Mas a pergunta que nós fizemos não diz respeito ao sentido ou ao fundamento da crítica, mas ao trabalho da crítica. Ou seja, o que dizer sobre o crítico profissional, sobre aquela pessoa que vende a sua capacidade de realizar crítica em troca de um salário ou de um pagamento. Num mundo organizado a partir da venda da força de trabalho, e onde essas forças de trabalhos tendem a assumir graus cada vez mais especializados, como justificar socialmente a existência de uma pessoa que é dedicada a criticar obras de arte? A produzir textos (ou discursos, para ser mais aberto à variedade atual) que comentam outros textos. A que tipo de necessidade essa profissão responde?
Essa pergunta é bastante antiga e, como não é de surpreender, já aparece na República do Platão. Lá vemos a ideia de divisão de trabalho sendo proposta como uma forma de aproveitar as diferentes capacidades e habilidades dos cidadãos. Não faria sentido, defende Sócrates no diálogo, que alguém que tenha habilidades em fazer sapatos, gaste seu tempo arando o campo, quando tem alguém sem habilidades em fazer sapatos mas que é conhecedor do funcionamento da terra. As pessoas disporiam suas capacidades produtivas não conforme a necessidade de uma autossuficiência atômica, mas de acordo com um possível arranjo social que pode ser o melhor para cada um. Como sabemos, essa divisão de trabalho não é apenas uma ideia platônica: ela é atualmente uma das formas pelas quais a síntese social se opera nas sociedades capitalistas. Se a crítica é uma atividade, com suas regras, suas demandas singulares, sua estrutura, ela implica também um certo saber, um conhecimento que o especialista conseguirá dar conta melhor do que outras pessoas. Nesse contexto podemos repetir a pergunta que fizemos acima: que tipo de necessidade responde o crítico?

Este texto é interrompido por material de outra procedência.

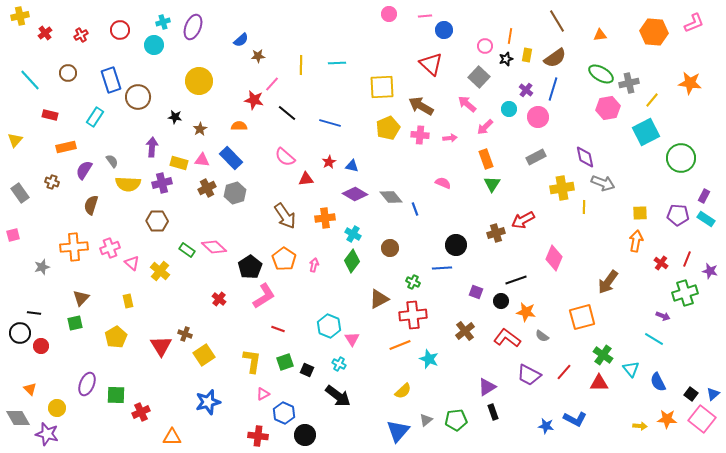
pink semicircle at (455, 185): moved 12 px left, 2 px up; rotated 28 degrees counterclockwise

Em primeiro lugar poderia-se dizer que o crítico tem como objetivo disseminar o objeto artístico. Nesse caso, sua função seria dupla: de um lado ele seria responsável pela preservação desse objeto: por meio de edições, traduções, comentários que corrigem eventuais erros na transmisão. Por outro lado ele seria responsável por transmitir esse objeto: por meio de aulas, discussões textos de apresentações contextuais e/ou explicativos que ajudem um iniciado a compreendê-lo). Tudo isso pode ser entendido como uma função legítima de um trabalho desde que uma sociedade entenda que objetos literários tem valor (seja pelo prazer que geram, seja pela memória que preservam). E se olhamos para o nosso mundo, vemos que de fato esses profissionais existem: são geralmente professores universitários que dividem seu tempo entre essas duas operações. Eles fazem operações textuais (de preservação, edição, etc — que podemos entender de maneira ampla como filológicas) e pedagógicas (dão aulas, para seus alunos, para públicos maiores, fazem participações na mídia etc). Apesar de entender que se trata de uma atividade real e relativamente justificada (desde que, como falei, esses objetos sejam apreciados já por uma determinada cultura), não consigo compreender que o que há em jogo aqui é exatamente a crítica. Me parecem antes professores ou filólogos, funções que podem se aproximar da crítica mas que não necessariamente se confundem com ela.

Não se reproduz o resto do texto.